T-Mobile is again giving its customers — and prospective customers — reason to be nervous.
Most U.S. Sidekick device users suffered severe data losses in October, when they permanently lost photos, contacts, and calendar entries. T-Mobile then suspended the sales of Sidekick devices, which has only been resumed this week. Earlier this month, T-Mobile U.S. customers also experienced widespread service disruption for both voice calls and text messages.
This time, staff at the U.K. operations of wireless carrier T-Mobile have sold personal data of thousands of customers. Millions of records from customers were brokered to third parties, who then approached customers whose contracts were soon to expire.
T-Mobile, the country’s fourth largest mobile phone company, said that its customers’ data was sold without the company’s knowledge, a T-Mobile spokesperson told the BBC. The breach is the biggest of its kind so far, according to Christopher Graham, U.K.’s Information Commissioner, whose office is preparing to prosecute the T-Mobile staff responsible for selling the personal data.
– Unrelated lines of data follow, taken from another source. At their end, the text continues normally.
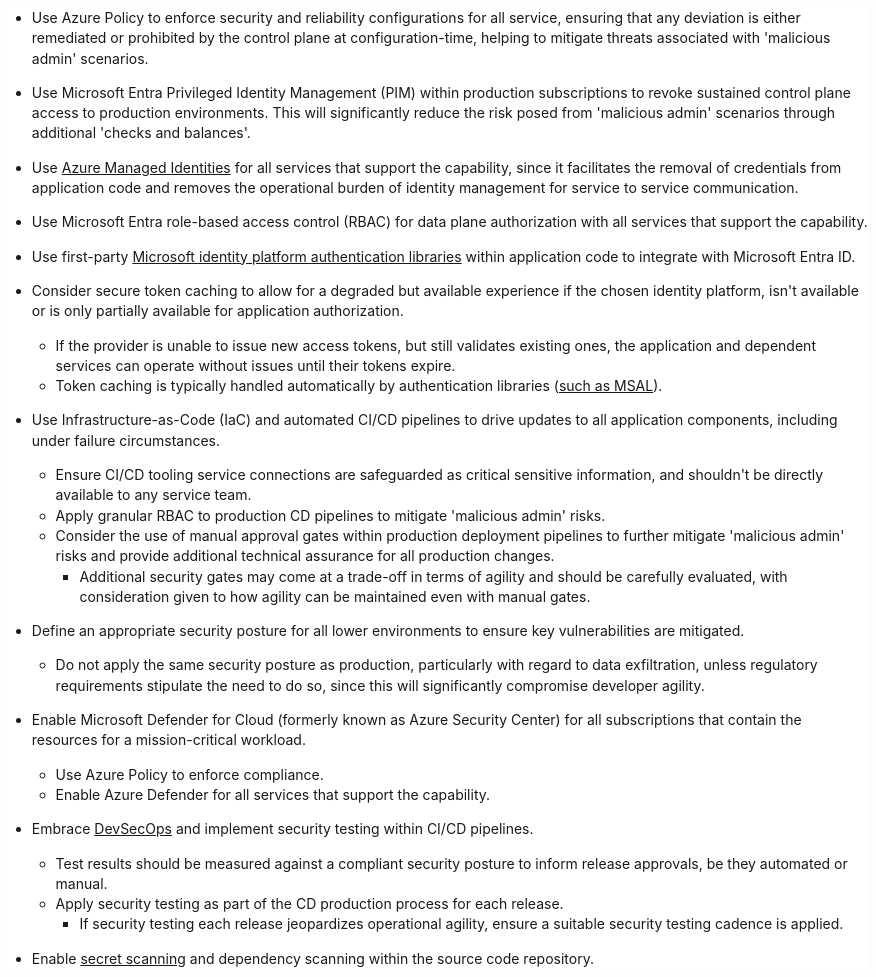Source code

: - Use Azure Policy to enforce security and reliability configurations for all service, ensuring that any deviation is either remediated or prohibited by the control plane at configuration-time, helping to mitigate threats associated with 'malicious admin' scenarios.

- Use Microsoft Entra Privileged Identity Management (PIM) within production subscriptions to revoke sustained control plane access to production environments. This will significantly reduce the risk posed from 'malicious admin' scenarios through additional 'checks and balances'.

- Use [Azure Managed Identities](/azure/active-directory/managed-identities-azure-resources/overview) for all services that support the capability, since it facilitates the removal of credentials from application code and removes the operational burden of identity management for service to service communication.

- Use Microsoft Entra role-based access control (RBAC) for data plane authorization with all services that support the capability.

- Use first-party [Microsoft identity platform authentication libraries](/azure/active-directory/develop/reference-v2-libraries) within application code to integrate with Microsoft Entra ID.

- Consider secure token caching to allow for a degraded but available experience if the chosen identity platform, isn't available or is only partially available for application authorization.
  - If the provider is unable to issue new access tokens, but still validates existing ones, the application and dependent services can operate without issues until their tokens expire.
  - Token caching is typically handled automatically by authentication libraries ([such as MSAL](/azure/active-directory/fundamentals/resilience-client-app?tabs=csharp)).

- Use Infrastructure-as-Code (IaC) and automated CI/CD pipelines to drive updates to all application components, including under failure circumstances.
  - Ensure CI/CD tooling service connections are safeguarded as critical sensitive information, and shouldn't be directly available to any service team.
  - Apply granular RBAC to production CD pipelines to mitigate 'malicious admin' risks.
  - Consider the use of manual approval gates within production deployment pipelines to further mitigate 'malicious admin' risks and provide additional technical assurance for all production changes.
    - Additional security gates may come at a trade-off in terms of agility and should be carefully evaluated, with consideration given to how agility can be maintained even with manual gates.

- Define an appropriate security posture for all lower environments to ensure key vulnerabilities are mitigated.
  - Do not apply the same security posture as production, particularly with regard to data exfiltration, unless regulatory requirements stipulate the need to do so, since this will significantly compromise developer agility.

- Enable Microsoft Defender for Cloud (formerly known as Azure Security Center) for all subscriptions that contain the resources for a mission-critical workload.
  - Use Azure Policy to enforce compliance.
  - Enable Azure Defender for all services that support the capability.

- Embrace [DevSecOps](/azure/devops/devsecops/) and implement security testing within CI/CD pipelines.
  - Test results should be measured against a compliant security posture to inform release approvals, be they automated or manual.
  - Apply security testing as part of the CD production process for each release.
    - If security testing each release jeopardizes operational agility, ensure a suitable security testing cadence is applied.
  
- Enable [secret scanning](https://github.blog/2020-08-27-secure-at-every-step-putting-devsecops-into-practice-with-code-scanning/) and dependency scanning within the source code repository.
With a U.K. workforce of around 6500, T-Mobile has more than 16 million U.K. customers (a 15 percent market share) and announced recently its plan to merge with Orange, the country’s third largest wireless carrier — creating a market leader above O2 and Vodafone with more than 28 million customers (and responsibility for even more records).
Suspicions of the customers’ data breach were raised when customers whose contracts were due to expire soon were contacted regarding switching to a different carrier. T-Mobile said that it has identified the source of the breach, which then alerted the U.K.’s Information Commissioner. The yet-unnamed offenders could face fines up to$9000 each, but no jail time.